Kabuki bagi orang Jepang seperti teater Shakespeare bagi bahasa Inggris atau opera tradisional bagi orang Italia. Ini telah menjadi bentuk singkatan artistik untuk budaya yang melahirkannya, bahkan jika minat penduduk asli telah bervariasi selama bertahun-tahun. Kabuki adalah bentuk teater tradisional Jepang, menggabungkan unsur tari, musik, pantomim dan drama. Para penampil sering kali mengenakan kostum yang berlebihan dan riasan yang ekstrem untuk menentukan karakter mereka, menggunakan tepung beras untuk menciptakan efek porselen pada kulit mereka.
Sekitar tahun 1603, seorang gadis kuil muda bernama Okuni mulai mementaskan tarian yang rumit di luar Kyoto, ibu kota kuno Jepang. Pertunjukan ini menjadi begitu terkenal sehingga sejumlah penari dan pemusik lain membentuk kelompok kabuki sendiri.

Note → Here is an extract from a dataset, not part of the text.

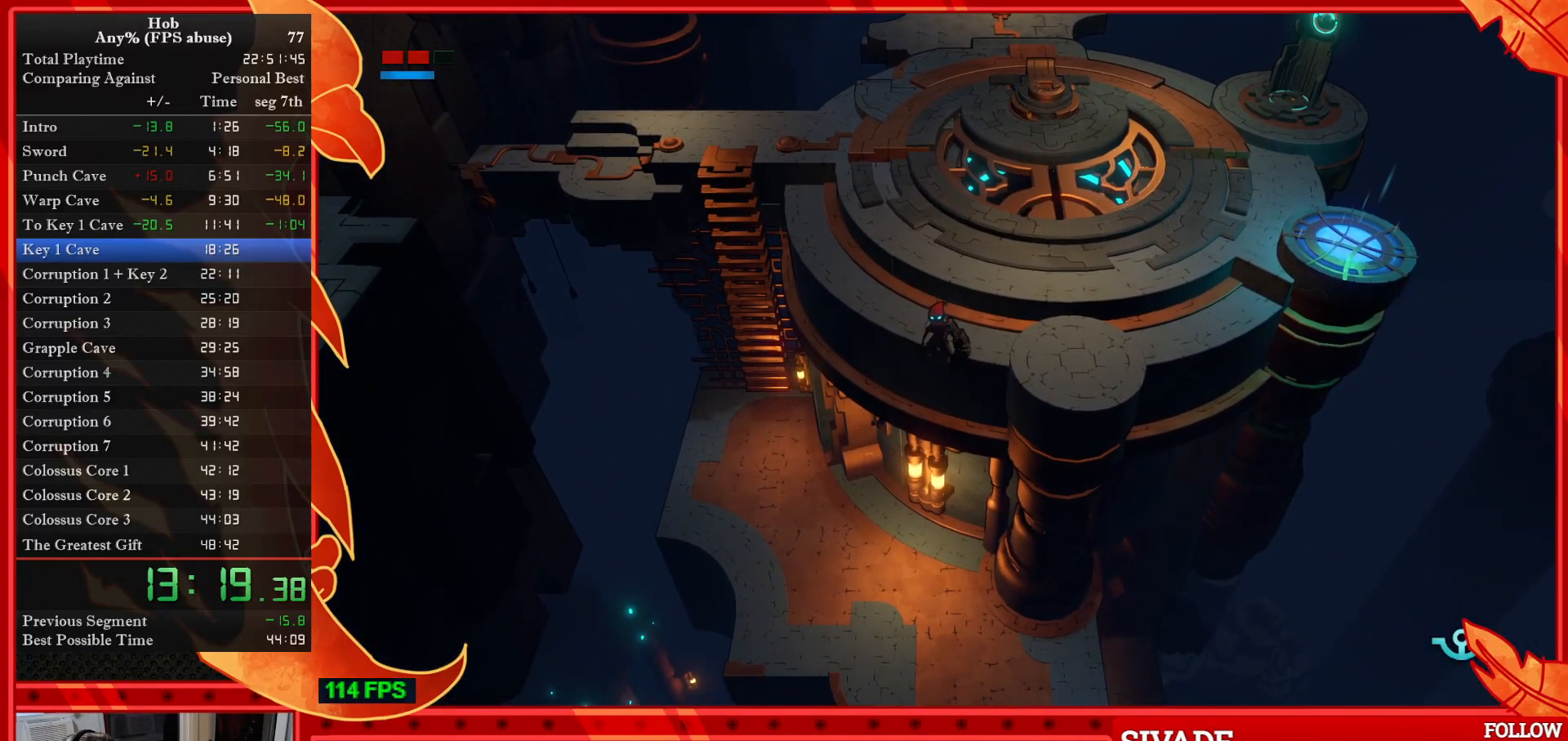
{"buttons": ["DPAD_DOWN"], "left_stick": "center", "events": [[267, "CIRCLE", "down"], [367, "CIRCLE", "up"], [417, "CIRCLE", "down"], [500, "CIRCLE", "up"]]}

Namun, karena para pemain ini bermain terutama untuk kelas bawah di bagian kota yang meragukan, teater kabuki tidak dianut oleh penonton kelas atas yang menguasai tempat-tempat yang ‘layak’. Lebih buruk lagi, beberapa pemain kabuki wanita menjadi populer karena lagu-lagu mesum dan tarian mereka yang sugestif, seperti pertunjukan olok-olok Amerika. Pelacuran juga menjadi praktik umum setelah pertunjukan kubuki. Semua perilaku mengejutkan ini menyebabkan larangan pemerintah terhadap semua wanita dari produksi kabuki di masa depan.
Sama seperti perusahaan teater Shakespeare, rombongan kabuki menggantikan aktor laki-laki yang disebut onnagata dalam peran dramatis perempuan. Untuk waktu yang singkat beberapa onnagata laki-laki terus mengikuti contoh perempuan yang dilarang, tetapi teater kabuki secara umum menjadi jauh lebih canggih. Penekanan bergeser dari tarian baris asli ke drama dan komedi berdasarkan tema kontemporer pengkhianatan, intrik politik dan identitas yang salah. Aktor Kabuki juga mempelajari gerakan dan dialog dari bentuk teater boneka populer yang disebut bunraku.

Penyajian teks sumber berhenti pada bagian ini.